What does this have to do with extra-curriculars? LZ properly points out our nation is one that is fueled by sports. Football teams have amazing booster clubs and it’s because people love football. I don’t because it’s not particularly exciting and generally involves cold weather; football also is remarkably dangerous, especially considering the amount of safety equipment they wear. Lots of people like blaming football and other extra-curriculars for why students fail—they’re not paying attention to school!

But can life really be only about your books? How dull! What would my life had been if I had not taken the stage with my community theater group? What kind of character would I have if Coach hadn’t taught me how to go from JV to the top of the list not by only improving my technical skills, but serious life skills as well? Quiz bowl taught me to appreciate knowledge and curiosities. Swimming opened gateways for the rest of my life. Forensics allowed me to make new friends I would have never otherwise met.

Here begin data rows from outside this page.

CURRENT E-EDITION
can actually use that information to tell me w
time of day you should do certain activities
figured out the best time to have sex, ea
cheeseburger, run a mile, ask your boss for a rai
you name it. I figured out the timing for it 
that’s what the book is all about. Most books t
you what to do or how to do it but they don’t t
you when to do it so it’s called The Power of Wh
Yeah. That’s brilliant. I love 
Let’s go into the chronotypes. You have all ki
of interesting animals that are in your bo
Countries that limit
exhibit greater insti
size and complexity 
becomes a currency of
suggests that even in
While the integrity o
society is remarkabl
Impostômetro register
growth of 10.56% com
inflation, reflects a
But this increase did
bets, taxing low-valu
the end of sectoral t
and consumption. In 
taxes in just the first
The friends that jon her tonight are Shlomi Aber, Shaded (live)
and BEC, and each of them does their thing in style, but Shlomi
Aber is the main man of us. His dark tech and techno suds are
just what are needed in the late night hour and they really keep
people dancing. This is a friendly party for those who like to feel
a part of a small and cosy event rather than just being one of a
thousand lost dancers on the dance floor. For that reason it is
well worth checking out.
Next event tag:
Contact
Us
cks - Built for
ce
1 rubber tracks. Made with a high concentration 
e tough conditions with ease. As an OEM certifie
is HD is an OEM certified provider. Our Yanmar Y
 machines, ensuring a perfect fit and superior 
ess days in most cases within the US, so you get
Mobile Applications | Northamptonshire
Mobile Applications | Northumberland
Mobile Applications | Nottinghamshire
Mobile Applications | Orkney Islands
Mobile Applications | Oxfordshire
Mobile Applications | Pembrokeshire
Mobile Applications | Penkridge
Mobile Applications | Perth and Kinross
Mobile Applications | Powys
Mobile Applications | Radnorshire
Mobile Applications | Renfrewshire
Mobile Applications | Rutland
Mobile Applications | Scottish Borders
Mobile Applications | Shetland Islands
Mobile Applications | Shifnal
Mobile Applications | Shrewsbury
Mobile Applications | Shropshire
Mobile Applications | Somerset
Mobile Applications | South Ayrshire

And if kids are doing bad in high school, why are we not focusing more on elementary school? Provide more incentive to become a teacher and you’ll attract more people, which will allow schools to select for those who will be the best teachers, and not just the smartest students. Valuing education as a culture will probably enrich our extra-curriculars by bringing talent to diverse fields (not just engineering/medicine—we can be more than just an industrial nation!). It’ll also probably get rid of the popularity of football (again, with the injury thing, it’s against common sense). We need to get rid of the idea that school is a rite of passage that’s simply mandated by the government: ergo, something students can simply slide by without performing well. Time for a paradigm shift. (I hate that phrase)

Okay. I really don’t like football. It’s sexist. People die from heat exhaustion all the time. People die early from brain injury, whether it’s a stroke or suicide. Their bodies are wrecked. It’s a sport that is based on how hard men can hit each other and less about smart game play (see: basketball). It’s a huge waste of money, talent, and lives. Go play something a little less ridiculous (see:anything else).